EuroArts

These two documentaries, both written and directed by Julian Benedikt, are each so absolutely essential that EuroArts should have bundled them together as a double disc release. It wouldn’t have affected sales one whit, as everyone with an interest in jazz is doing himself a disservice if they don’t grab these DVDs.

The Story of Modern Jazz delves into the history of Blue Note records , the quintessential jazz label, from its founding by two white Germans who emigrated to the US in the 1930s in search of the music that had mesmerized them from afar, to its status as revered Mecca of artistic freedom and home to the most important jazz players of the 1950s. The parallels between the freedom and prosperity Alfred Lion and Francis Wolff found in the US and the freedom they afforded the musicians in their roster, as well as the incongruity of two white guys running the hippest black label on the planet, are skillfully drawn by Benedikt, and there are archive clips aplenty squeezed in between extensive new interviews done for the documentary, forming a documentary that is simply fascinating.

Play Your Own Thing starts with a great quote, “Jazz is America’s gift to the world,” and, after explaining how the music came to Europe via black American GIs who played instruments, tries to prove how European players have taken jazz and added their own traditions to the mix, creating something different from its American roots in the process. Benedict is a tad more successful in telling the story of the former rather than proving the latter, but in either case, the journey is a wonderful one. Gypsy gatherings in memory of Django Reinhardt and the austere, very Nordic trumpet stylings of a Scandinavian trumpeter show how Europe blends its roots with jazz.

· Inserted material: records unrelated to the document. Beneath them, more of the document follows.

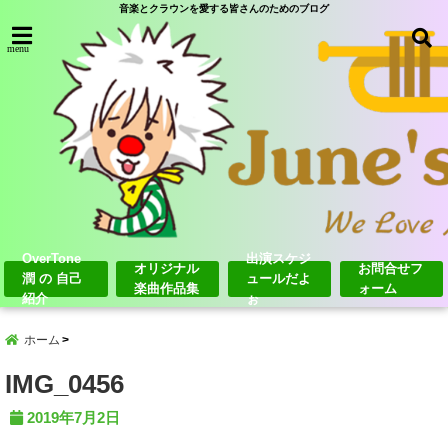
音楽とクラウンを愛する皆さんのためのブログ
menu
OverTone
出演スケジ
オリジナル
お問合せフ
潤 の 自己
ュールだよ
楽曲作品集
ォーム
紹介
ぉ
ホーム
IMG_0456
2019年7月2日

There are also some very incisive observations about how the French intelligentsia of the post war era identified with the cerebral nature of certain forms of jazz. As in his previous film, a mixture of archival footage and modern interviews keeps thing moving at a pretty quick snap, and the 90 minutes really do fly by.

It seems to be an exciting time for the jazz DVD collector; first there were the superlative Jazz Icon series from last year, and now there are a pair of documentaries that equal anything accomplished in the Ken Burns series. These are certainly brilliant and essential viewing.